The leader's renewer pipeline persists every successful issuance to the issued_cert table. Every node (including the leader, but the leader's install_sync self-suppresses) runs an InstallSyncTask that polls issued_cert and runs the local InstallBackend when the audit cert is fresher than what's installed locally.
Trust model
The audit store carries cert PEM and chain PEM. Private keys are never written to the audit store.
Each cluster member's key_path private key is provisioned out-of-band: config-management, secrets manager, manual scp, whatever the operator already uses for sensitive material. The shared SurrealDB is in the trust boundary for cert metadata and renewal history but not for key material. If the database is compromised, an attacker can read which certs exist and when they were renewed; they cannot forge requests against the CA or impersonate any host.
Setup
1. Provision SurrealDB
Operators who already run SurrealDB skip ahead. Otherwise the simplest is one surreal instance behind a reverse proxy on a stable host:
surreal start --user root --pass <root-password> file:///var/lib/surrealdb
Then create the namespace and database for rota:
surreal sql --user root --pass <root-password> --ns rota --db prod
> DEFINE NAMESPACE rota;
> DEFINE DATABASE prod;
2. Provision per-cert private keys on each node
Pick the key_path directory each node will use. Mode 0700. Place the same private key file on every cluster member that participates in installing this cert:
# On every node:
install -d -m 0700 /var/lib/rota/keys
install -m 0600 example.com.key /var/lib/rota/keys/example.com.key
The keys must be byte-identical across nodes. rota uses one key per cert (no per-node keys) so the cert validates against any node's TLS handshake.
3. Configure each node
Each rota.yaml is the same except for cluster.node_id:
daemon:
database_path: /var/lib/rota/rota.db # local SQLite for local audit only; the shared audit lives in SurrealDB
listen_addr: 127.0.0.1:7878
socket_path: /var/run/rota.sock
check_interval_seconds: 3600
renew_threshold_days: 30
audit:
kind: surrealdb
endpoint: wss://surreal.internal:8000
namespace: rota
database: prod
username: rota
password_file: /etc/rota/secrets/surreal.password
cluster:
enabled: true
node_id: host-a # different per node: host-a, host-b, host-c
lease_seconds: 60
# ... ca / dcv / alerts / certs blocks identical across nodes
4. Start each node
# host-a:
rotad --config /etc/rota/rota.yaml &
# host-b:
rotad --config /etc/rota/rota.yaml &
# host-c:
rotad --config /etc/rota/rota.yaml &
Whichever node wins the initial lock acquisition becomes leader. The others log cluster: still follower and stand by.
Verifying
Who's the leader?
# On every node:
rota status
Each node shows the same cert table (it's pulled from the shared audit). rotad's logs differentiate:
INFO cluster: acquired leader lock # leader
INFO cluster: still follower # followers
A direct query against SurrealDB:
SELECT * FROM cluster_lock:singleton;
returns the holder's node_id and lease expiry.
Did the cert distribute?
After a successful renewal:
SELECT * FROM issued_cert WHERE cert_id = 'example-public' ORDER BY issued_at DESC LIMIT 1;
shows the fresh cert blob. Each follower's install_sync task picks it up on its next poll (one check_interval_seconds), installs locally, and the last_renewal_status on each node's rota status output reflects the fresh cert.
Failover
When the leader dies (host crash, kernel oom, network partition), its lease lapses after lease_seconds (default 60s). The next polling follower acquires the lock and becomes the new leader; renewals pick back up automatically. No operator intervention needed.

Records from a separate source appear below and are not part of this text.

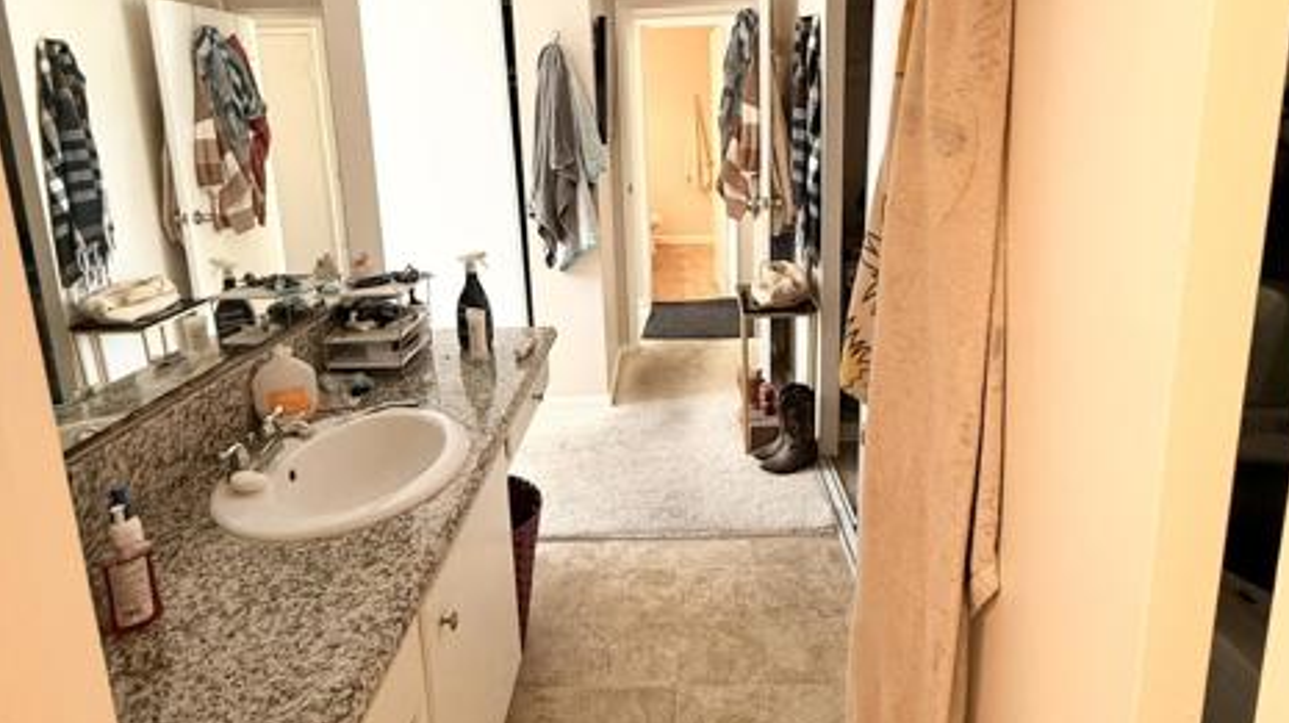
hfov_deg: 83.9
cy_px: 249
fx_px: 717
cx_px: 663
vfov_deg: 52.6
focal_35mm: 21
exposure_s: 1/60
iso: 320
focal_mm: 2.22
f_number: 2.2
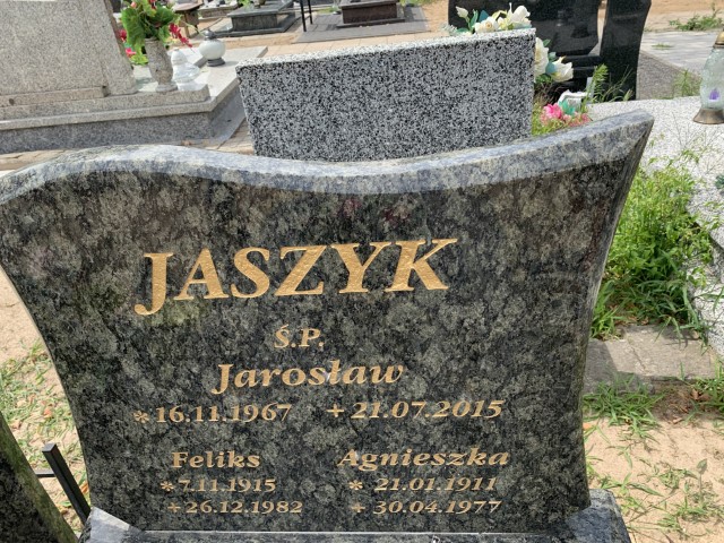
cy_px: 272
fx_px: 544
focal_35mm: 26
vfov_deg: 53.1
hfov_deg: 67.3
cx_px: 362
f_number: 1.8
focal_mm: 4.25
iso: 25
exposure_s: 1/856
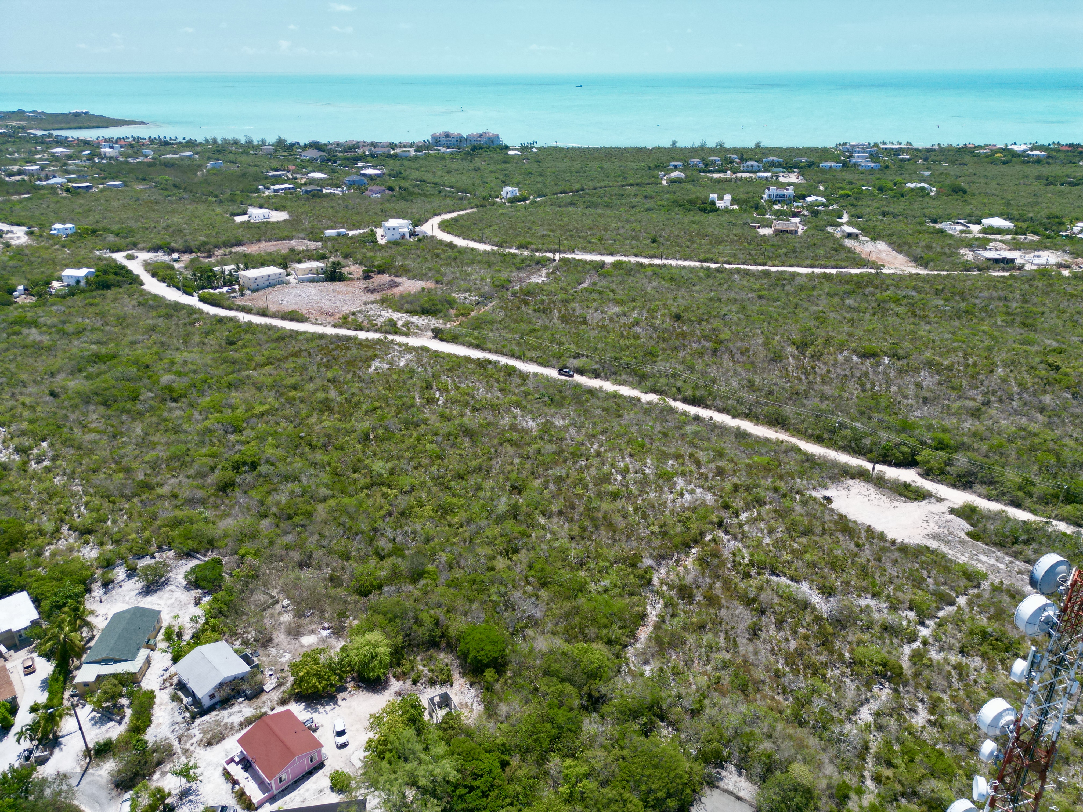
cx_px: 542
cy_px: 406
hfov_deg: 71.6
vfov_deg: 56.8
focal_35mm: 24
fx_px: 751
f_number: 1.7
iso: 200
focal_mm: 6.72
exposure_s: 1/4000
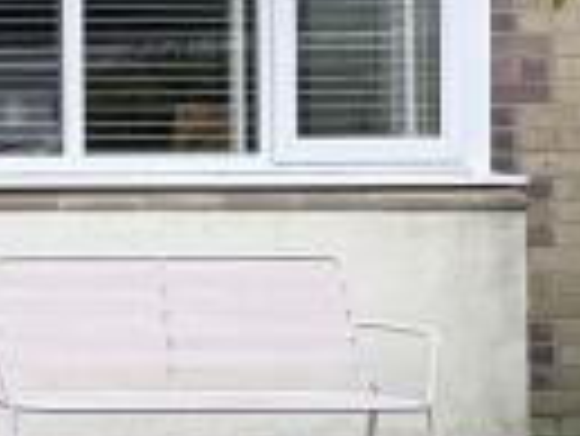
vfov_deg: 7.8
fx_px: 3203
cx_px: -913
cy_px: 58
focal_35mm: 191
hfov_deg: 9.1
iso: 100
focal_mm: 6.76
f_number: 1.78
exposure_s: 1/344
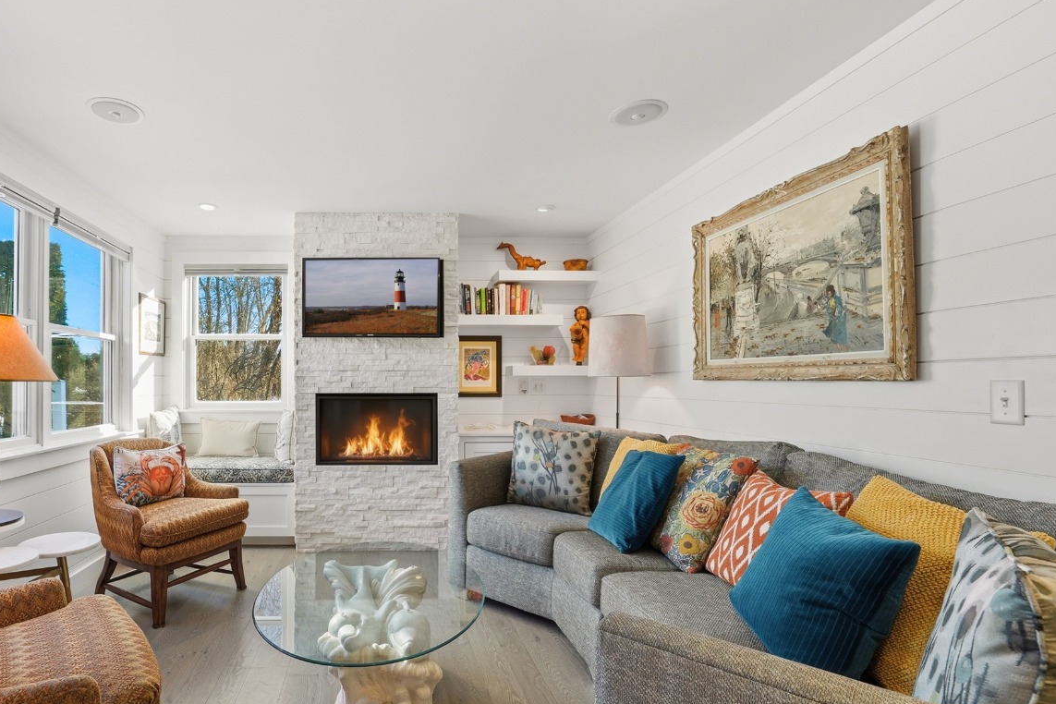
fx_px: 499
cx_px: 380
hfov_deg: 90.9
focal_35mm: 17
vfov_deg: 70.3
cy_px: 383
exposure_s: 1/200
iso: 400
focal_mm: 12
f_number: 7.1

If a leader recovers from a transient failure and re-acquires the lock, no harm done: the record_issued_cert writes are append-only, and latest_issued_cert is monotonic by issued_at.
Failure modes worth knowing
SurrealDB unreachable from the leader. The lease loop logs lock-check failures and demotes defensively. Followers see no leader; on their next sweep one of them tries to acquire and may succeed (if their network sees SurrealDB) or also fail. Renewals pause until SurrealDB is reachable from at least one node.
Private key drift across nodes. If the per-node key_path differs, follower installs will succeed locally but the served cert won't match any other node's chain. Audit this with a cross-node openssl x509 -in and openssl rsa -in modulus comparison.
Cert distribution lag. Followers poll on check_interval_seconds. With the default 1h, a follower can be up to 1h behind the leader's renewal. Tune the interval down if you need tighter sync (the cost is more SurrealDB traffic, but it's a single SELECT per cert per tick).
Rolling back to single-node
Set cluster.enabled: false (or remove the block entirely) on the surviving node and restart it. The leader lock will lapse; no other node tries to acquire. The audit store retains its history. Point the surviving node at SQLite instead of SurrealDB if you want to fully decouple.